Qui organise la terreur au Burundi?


Des noms sont connus depuis longue date, notamment celui de l'ex Ministre de l'Intérieur NYANGOMA, opérant depuis le territoire du Zaire avec la bénédiction de Mobutu. D'autres accusations ont été portées dans la dernière période, mettant directement en cause la Présidence de la République. Elles viennent d'être réaffirmées dans un "message au peuple burundais" rendu public le 10 janvier 1996. Ce texte d'une exceptionnelle gravité est co-signé par les dirigeants de la SOJEDEM (Société des Jeunes pour la Défense des Minorités), du STUB (Syndicat des Travailleurs de l'Université du Burundi), du SPPT (Syndicat des Postes Téléphones et Télécommunications), du SLTRE (Syndicat libre des travailleurs de la Régie des Eaux).
"Le présent message est un appel ultime lancé à tous les vrais patriotes, toutes ethnies confondues, pour un sursaut de solidarité nationale. Depuis deux ans le peuple burundais ne cesse de sombrer dans le désespoir et les ténèbres, malmené cyniquement par une piognée de génocidaires-ventriotes propulsés au sommet de l'Etat par le simple hasard de l'histoire. Ce groupe a pour animateur en chef M.Sylvestre NTIBANTUNGANYA, Président inconstitutionnel de la République"
Accusant le Chef de l'Etat d'être "l'homme qui a enseigné et propagé l'idéologie de la division ethnique et de l'extermination, l'instigateur des massacres de Tutsi et de Hutus de l'opposition en octobre 1993", les signataires poursuivent:
"La guerre que mène NTIBANTUNGANYA vise à mettre littéralement à genoux le peuple burundais pour le livrer ensuite à la tutelle étrangère pendant que lui se maintient au pouvoir en Président fantoche.(...) NTIBANTUNGANYA est prêt à régner sans partage sur les cadavres de ses propres concitoyens!(...)"
Le message conclut:
NTIBANTUNGANYA est à la tête d'une armée des Intagoheka (littéralement "ceux qui ne dorment jamais") qui fait la guerre contre son propre pays."
avant d'appeler à "des arrêts de travail pacifiques."
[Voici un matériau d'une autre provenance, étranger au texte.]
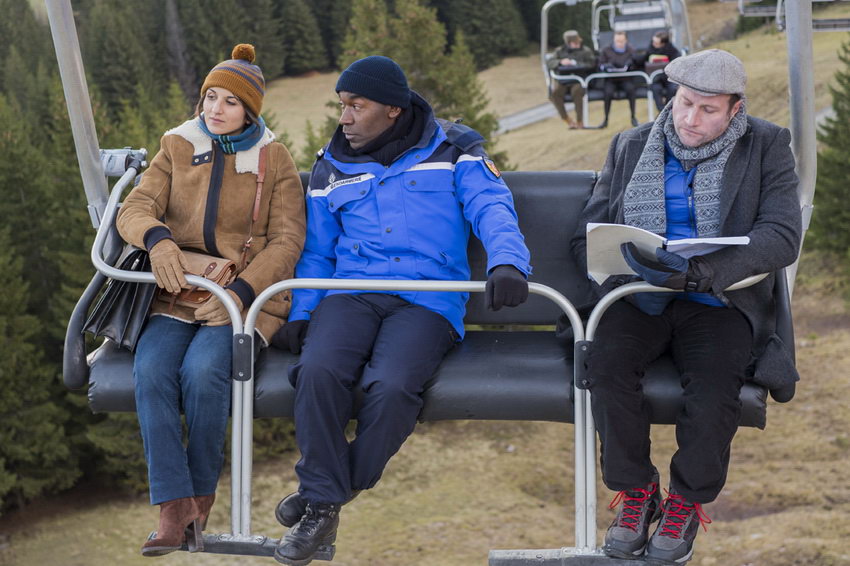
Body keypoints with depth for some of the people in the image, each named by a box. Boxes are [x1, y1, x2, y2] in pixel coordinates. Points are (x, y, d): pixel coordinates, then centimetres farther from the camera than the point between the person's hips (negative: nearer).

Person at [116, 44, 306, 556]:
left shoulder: (275, 160, 6)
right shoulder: (177, 149, 15)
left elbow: (287, 242, -1)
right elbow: (135, 208, 4)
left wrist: (238, 295, -16)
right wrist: (157, 238, -21)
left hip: (245, 295, -3)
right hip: (179, 291, 3)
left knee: (203, 371, -32)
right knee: (151, 370, -28)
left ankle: (201, 497, -13)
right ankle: (174, 509, -27)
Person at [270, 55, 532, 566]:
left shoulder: (452, 152, 10)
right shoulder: (332, 168, 21)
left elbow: (493, 208, -5)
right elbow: (316, 251, 23)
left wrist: (508, 262, -26)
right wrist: (301, 312, 6)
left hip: (427, 300, -3)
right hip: (350, 293, 3)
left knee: (392, 386, -33)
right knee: (318, 371, -31)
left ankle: (330, 488, -8)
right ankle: (322, 506, -18)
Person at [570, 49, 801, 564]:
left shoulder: (767, 148, 1)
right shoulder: (631, 147, 10)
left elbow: (782, 236, -13)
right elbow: (588, 235, 9)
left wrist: (699, 271, -28)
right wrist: (627, 272, -13)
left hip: (718, 303, -2)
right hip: (639, 301, 2)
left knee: (715, 381, -32)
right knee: (606, 363, -29)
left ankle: (686, 503, -7)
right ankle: (636, 493, -9)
Les informations recueillies au cours de la deuxième quinzaine du mois de janvier faisaient état de débrayages multiples tant dans la capitale que dans l'arrière pays. L'incertitude sur le proche avenir n'en règne pas moins sur le développement ou non du mouvement comme, plus généralement, sur la situation d'ensemble dans le pays.

(information publiée dans le journal "L'Humanité"
du 23 janvier 1996)


Note des animateurs de l'atelier "faire face au développement inégal"

Il nous a semblé significatif de relayer ce message, qui illustre la complicité existant entre pouvoirs du Nord et pouvoirs du Sud, étant donné le poids des syndicats signataires, qui démontre également le rôle que jouent les structures populaires intermédiaires dans la lutte contre les inégalités de développement.